DOMINUS  VIRTUTUM NOBISCUM  (Salmo 46:7)

Inventario
OA 1911, n. 909

Lo stipo costituisce uno dei pezzi più significativi prodotti dalla Galleria dei Lavori, manifattura artistica specializzata nella lavorazione delle pietre dure, fondata nel 1588 da Ferdinando de’Medici e situata nel cosiddetto “braccio corto” degli Uffizi, che prenderà il nome di Opificio delle Pietre Dure sotto la dinastia dei Lorena.

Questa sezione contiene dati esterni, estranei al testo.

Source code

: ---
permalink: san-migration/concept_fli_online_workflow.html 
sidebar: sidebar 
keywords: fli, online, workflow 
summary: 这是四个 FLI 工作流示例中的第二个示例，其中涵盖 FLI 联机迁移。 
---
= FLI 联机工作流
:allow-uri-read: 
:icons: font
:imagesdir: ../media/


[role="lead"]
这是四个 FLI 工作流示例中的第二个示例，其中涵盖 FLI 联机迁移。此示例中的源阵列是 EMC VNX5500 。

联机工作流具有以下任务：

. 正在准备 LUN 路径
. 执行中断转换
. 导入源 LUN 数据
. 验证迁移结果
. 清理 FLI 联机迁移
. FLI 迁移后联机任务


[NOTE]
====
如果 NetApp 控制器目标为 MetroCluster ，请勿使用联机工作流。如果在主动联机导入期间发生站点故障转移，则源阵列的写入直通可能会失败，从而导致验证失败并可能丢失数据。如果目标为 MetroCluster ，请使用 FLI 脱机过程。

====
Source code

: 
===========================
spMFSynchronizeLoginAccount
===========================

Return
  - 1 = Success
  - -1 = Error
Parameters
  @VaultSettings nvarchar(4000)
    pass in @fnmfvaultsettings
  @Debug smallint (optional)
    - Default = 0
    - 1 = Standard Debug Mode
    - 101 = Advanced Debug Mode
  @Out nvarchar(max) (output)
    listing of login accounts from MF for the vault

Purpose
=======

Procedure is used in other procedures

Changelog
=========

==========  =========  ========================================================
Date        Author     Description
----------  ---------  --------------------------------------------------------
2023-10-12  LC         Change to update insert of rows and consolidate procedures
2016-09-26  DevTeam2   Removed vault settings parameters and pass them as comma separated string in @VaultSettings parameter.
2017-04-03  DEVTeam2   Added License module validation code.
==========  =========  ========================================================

Commissionato da Cosimo III de’Medici nel 1707 e realizzato su progetto di Giovanni Battista Foggini, il mobile in legno di ebano è sviluppato in altezza anziché in larghezza, come accade nella maggioranza di queste creazioni, e si impone per l’unità del disegno architettonico volto ad esaltare la presenza della figura nella nicchia centrale e dei numerosi bronzetti eseguiti dallo stesso Foggini.

L’accento è infatti posto sul ritratto dell’Elettore Palatino scolpito in calcedonio, vestito di un’armatura in bronzo dorato e seduto su trofei militari simbolo di virtù marziali, in una posa tuttavia serpentinata che imprime dinamismo all’intera struttura. Lo esaltano, in alto, le allegorie della Magnanimità e della Fortezza, collocate ai lati dello stemma mediceo inquartato con quello del principe tedesco; culmina alla sommità un trionfo di armi con i suoi simboli araldici e il motto Dominus virtutum nobiscum (Il Signore degli eserciti è con noi), sorretto da putti. Girotondi di putti animano i due simmetrici vani laterali nascosti da sportelli rivestiti di specchi e accessoriati all’interno di piccoli ma veritieri lampadari di cristallo.

Insieme all’inginocchiatoio detto dell’Elettrice Palatina (Inv. OdA 1911, n. 836) e all’acquasantiera con l’Annunciazione (Inv. OdA 1911, n. 837) lo stipo faceva parte di un nucleo di capolavori realizzati in pietre dure e inviati a Düsseldorf come dono di Cosimo III de’ Medici alla figlia Anna Maria Luisa, andata in sposa a Johann Wilhelm di Neuburg, Principe Elettore Palatino. Anche questo mobile, come le altre opere ricordate, giunse a Palazzo Pitti al suo seguito, nel 1717, quando l’Elettrice Palatina rimasta vedova fece ritorno a Firenze.

In epoca lorenese, lo stipo fu in parte manomesso nel tentativo di estrarre alcuni pannelli in pietre dure intagliati a rilievo, poi sostituiti da mosaici lavorati in piano.